I think it is safe to say that Albert enjoyed thinking things through until he understood them well enough to explain them simply.  3 years ago to the day I started a blog to challenge myself to see if I understood software development practices well enough to explain them simply. Often I fail with verbose explanations of concepts, which according to Einstein means I must not have a complete grasp of them yet.  But overall, I consider the blog a success. Granted with the insignificant number of subscribers and only a couple hundred page views a month, I don’t think I’ll be quitting my day job. However, that was never the point.  

 

By thinking things through, verbalizing them, and discussing them outside of myself, I have gotten a clearer understanding of the whats and the whys of development. I’ll go so far as to say that over the past 3 years the blog, the 65 pages of notes yet to be clarified and simplified, and the ensuing conversations have been the main catalyst for my improvement and overall development as a software developer.  

 

For what it’s worth, I recommend the same for any developer. Try writing down what you think is most important about development, or what drives you crazy etc. You may find that you can’t, because you can’t verbalize what are just abstract judgments. You may also learn some things are not as important as you thought. Best of luck.

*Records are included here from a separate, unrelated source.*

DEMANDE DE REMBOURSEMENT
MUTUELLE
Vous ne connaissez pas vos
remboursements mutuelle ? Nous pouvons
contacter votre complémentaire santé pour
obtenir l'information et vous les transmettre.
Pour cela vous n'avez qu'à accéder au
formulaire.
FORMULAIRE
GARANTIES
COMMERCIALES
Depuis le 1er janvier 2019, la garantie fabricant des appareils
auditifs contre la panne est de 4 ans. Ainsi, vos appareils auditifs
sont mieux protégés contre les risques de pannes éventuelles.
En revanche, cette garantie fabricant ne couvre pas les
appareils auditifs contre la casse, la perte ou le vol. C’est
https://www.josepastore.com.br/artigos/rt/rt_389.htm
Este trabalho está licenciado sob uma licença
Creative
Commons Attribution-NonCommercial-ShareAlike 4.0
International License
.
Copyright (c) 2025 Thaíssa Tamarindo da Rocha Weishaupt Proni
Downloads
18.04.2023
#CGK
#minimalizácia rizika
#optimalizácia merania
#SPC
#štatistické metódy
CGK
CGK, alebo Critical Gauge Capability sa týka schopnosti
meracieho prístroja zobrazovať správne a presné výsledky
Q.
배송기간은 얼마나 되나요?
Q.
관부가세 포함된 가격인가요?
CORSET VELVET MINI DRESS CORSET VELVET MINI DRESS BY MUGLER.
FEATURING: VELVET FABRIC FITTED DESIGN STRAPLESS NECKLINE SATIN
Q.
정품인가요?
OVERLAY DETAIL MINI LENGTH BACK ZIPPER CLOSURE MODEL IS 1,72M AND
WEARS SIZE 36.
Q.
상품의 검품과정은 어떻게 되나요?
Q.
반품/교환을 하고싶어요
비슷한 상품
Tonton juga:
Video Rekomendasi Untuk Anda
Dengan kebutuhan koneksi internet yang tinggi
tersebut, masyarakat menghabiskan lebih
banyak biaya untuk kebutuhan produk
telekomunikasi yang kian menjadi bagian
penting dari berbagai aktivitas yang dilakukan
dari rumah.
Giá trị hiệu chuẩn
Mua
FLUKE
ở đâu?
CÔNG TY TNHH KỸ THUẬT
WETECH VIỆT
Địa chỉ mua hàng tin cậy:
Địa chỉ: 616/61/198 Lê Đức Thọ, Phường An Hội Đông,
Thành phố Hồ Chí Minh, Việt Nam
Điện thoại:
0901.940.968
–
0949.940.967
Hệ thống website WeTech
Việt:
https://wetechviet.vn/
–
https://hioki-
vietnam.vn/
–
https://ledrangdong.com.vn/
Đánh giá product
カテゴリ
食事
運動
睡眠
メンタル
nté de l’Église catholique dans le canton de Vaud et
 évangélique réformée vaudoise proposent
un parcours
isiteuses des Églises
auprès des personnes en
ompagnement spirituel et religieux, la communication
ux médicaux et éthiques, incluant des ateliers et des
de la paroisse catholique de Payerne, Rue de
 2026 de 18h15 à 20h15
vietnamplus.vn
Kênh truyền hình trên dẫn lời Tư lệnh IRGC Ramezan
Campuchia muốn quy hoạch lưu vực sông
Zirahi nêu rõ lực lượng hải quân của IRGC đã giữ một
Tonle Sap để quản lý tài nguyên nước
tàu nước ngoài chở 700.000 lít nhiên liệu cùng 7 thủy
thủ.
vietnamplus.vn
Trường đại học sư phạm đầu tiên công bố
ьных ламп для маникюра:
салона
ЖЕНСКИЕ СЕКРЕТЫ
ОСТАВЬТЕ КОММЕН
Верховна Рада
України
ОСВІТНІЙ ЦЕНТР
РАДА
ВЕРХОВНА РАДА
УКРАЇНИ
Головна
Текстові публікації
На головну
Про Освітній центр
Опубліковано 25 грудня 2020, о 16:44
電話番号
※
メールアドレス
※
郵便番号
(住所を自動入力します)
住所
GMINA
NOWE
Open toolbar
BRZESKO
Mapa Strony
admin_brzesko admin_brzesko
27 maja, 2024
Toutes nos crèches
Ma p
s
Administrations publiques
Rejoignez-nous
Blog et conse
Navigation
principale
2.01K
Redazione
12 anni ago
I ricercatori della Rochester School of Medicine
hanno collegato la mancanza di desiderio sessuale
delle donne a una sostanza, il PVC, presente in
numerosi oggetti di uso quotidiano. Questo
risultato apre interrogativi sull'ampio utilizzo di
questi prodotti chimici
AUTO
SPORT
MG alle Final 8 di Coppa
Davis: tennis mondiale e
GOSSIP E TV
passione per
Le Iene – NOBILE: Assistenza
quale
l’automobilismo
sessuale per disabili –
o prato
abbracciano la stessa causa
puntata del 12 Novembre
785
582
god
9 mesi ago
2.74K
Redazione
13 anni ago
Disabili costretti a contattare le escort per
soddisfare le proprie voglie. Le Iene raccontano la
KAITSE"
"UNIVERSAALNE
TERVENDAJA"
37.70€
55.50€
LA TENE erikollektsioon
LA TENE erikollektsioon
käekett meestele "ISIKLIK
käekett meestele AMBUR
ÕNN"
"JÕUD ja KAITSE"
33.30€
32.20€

View Article  Scratched Windows

One of my favorite metaphors in regards to software development is that of Broken Windows. I first read about the theory of Broken Windows three years ago in the book the Pragmatic Programmer. The theory comes from research done in inner-city neighborhoods where a psychologist noted that when broken windows were not quickly fixed in buildings a sense of abandonment and general culture of disregard for the building took hold. Soon graffiti, trash, and more vandalism became common place. The solution: don’t allow broken windows in the first place, but more importantly, fix them immediately. When the windows were fixed quickly the exact opposite culture set in. A culture of respect and perceived quality soon meant that fewer windows, if any at all, would be broken in the future.

 

This parallels software development if you consider things like quick hacks, poor error handling, missing abstractions, lack of standards, etc as broken windows.  When they are tolerated the same theory suggests that the culture we are instilling only perpetuates more trash and development-vandalism in our project. This is one truism about development that I believe very strongly.

 

If only software development broken windows were so obvious, so definite. Recently I mentioned to another developer that a metaphorical window was broken, he suggested it was merely scratched. Later I proved that a missing abstraction broken window led to breaking a standard we had all agreed to and I was concerned about what else these broken windows would lead to. The other developer claimed I was essentially using a slippery slope argument to claim one thing will lead to another. But that’s just it, that’s the point of the broken windows theory.  He also suggested that he could track the windows and step in before it got too out of hand. I’m not so sure you can easily change the development culture surrounding an application after so long.

 

In a previous blog entry I mentioned the benefits of trying to give more than you take in terms of design choices when working with another developer. I believe in the above examples the developer who was allowing the broken windows was doing so in an effort to give wherever he could, an admirable thing to do.  To keep the metaphor going, one might argue that he had to give up a few broken windows so he could gain a few steel doors. Is there risk that the broken windows will lead to more problems?  Yes, I think it was even proven. However, as I have often stated before, it is also nearly definite that the hardest thing about software development is “other people”.  Sometimes a few broken windows are required to maintain goodwill and a productive development culture among those people.